After Years of Allowing Gun Control, Supreme Court Decides to Hear Appeal of D.C. Ban on Handguns

In what is expected to be a decision that will have significant political impact in an election year, the Supreme Court announced on November 20th that it would hear an appeal by the District of Columbia to the striking down of its ban on handguns.

The announcement represents the potential, given that there are four Federalist Society pro-NRA justices on the Court (Alito, Scalia, Roberts, and Thomas), that for the first time in United States history the Supreme Court may declare an individual – as distinct from collective right – to own firearms.

Lost in the legal arguments, as GunGuys has pointed out on numerous occasions, is the reality that even a ban on handguns does not restrict the right of a person to own other firearms. A resident in D.C. can own shotguns and rifles, for instance.

The NRA has been successful in equating the regulation of specific types of weapons and the commerce in those weapons as relating to a mythic all-embracing fantasy about the Second Amendment.

Clearly, if laser guns that could kill someone from a thousand yards away were to come on the market (and they will), it would not be in the interest of protecting our law enforcement officials and citizens to allow such firearms to be sold to civilians. So, there is no absolute right to manufacture, sell and own any type of gun that the NRA and the gun industry claims to be a firearm protected under the Second Amendment. That is a dangerous and legally unsound notion, given that the courts have allowed gun control in the United States for as long as the laws have been in existence.
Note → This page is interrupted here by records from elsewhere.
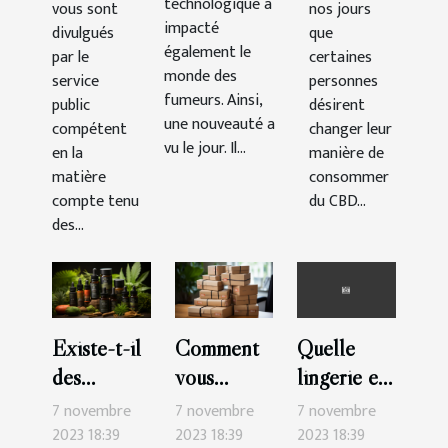
technologique a
vous sont
nos jours
impacté
divulgués
que
également le
par le
certaines
monde des
service
personnes
fumeurs. Ainsi,
public
désirent
une nouveauté a
compétent
changer leur
vu le jour. Il...
en la
manière de
matière
consommer
compte tenu
du CBD...
des...
Existe-t-il
Comment
Quelle
des
vous
lingerie en
possibilités
abonner à
coton
7 novembre
7 novembre
7 novembre
de vendre
Netflix ?
choisir ?
2023 18:39
2023 18:39
2023 18:39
However, given the political and right wing shift in the Supreme Court, it may come down to Justice Kennedy to cast the deciding vote on gun sanity and the original intent of the Second Amendment, which guaranteed a collective right – and in no circumstances an unlimited right to own any type of weapon that anyone labeled a firearm, no matter what the risk to society.

Of course, the Supreme Court could write a “narrow” opinion that would leave most gun control intact, but prohibit bans on basically any weapon the NRA labels a gun.

It should be noted that within the gun control movement there was vigorous debate about whether or not to appeal the D.C. ruling. This is because, as it stands now, the striking down of the D.C. law is only applicable within the D.C. circuit.

The decision that the Supreme Court will render will affect the entire country – and it may be that there is a desire to stir up a political hornet’s nest on the issue during an election year, hoping that it will favor the Republicans.

Of course, all of this is conjecture.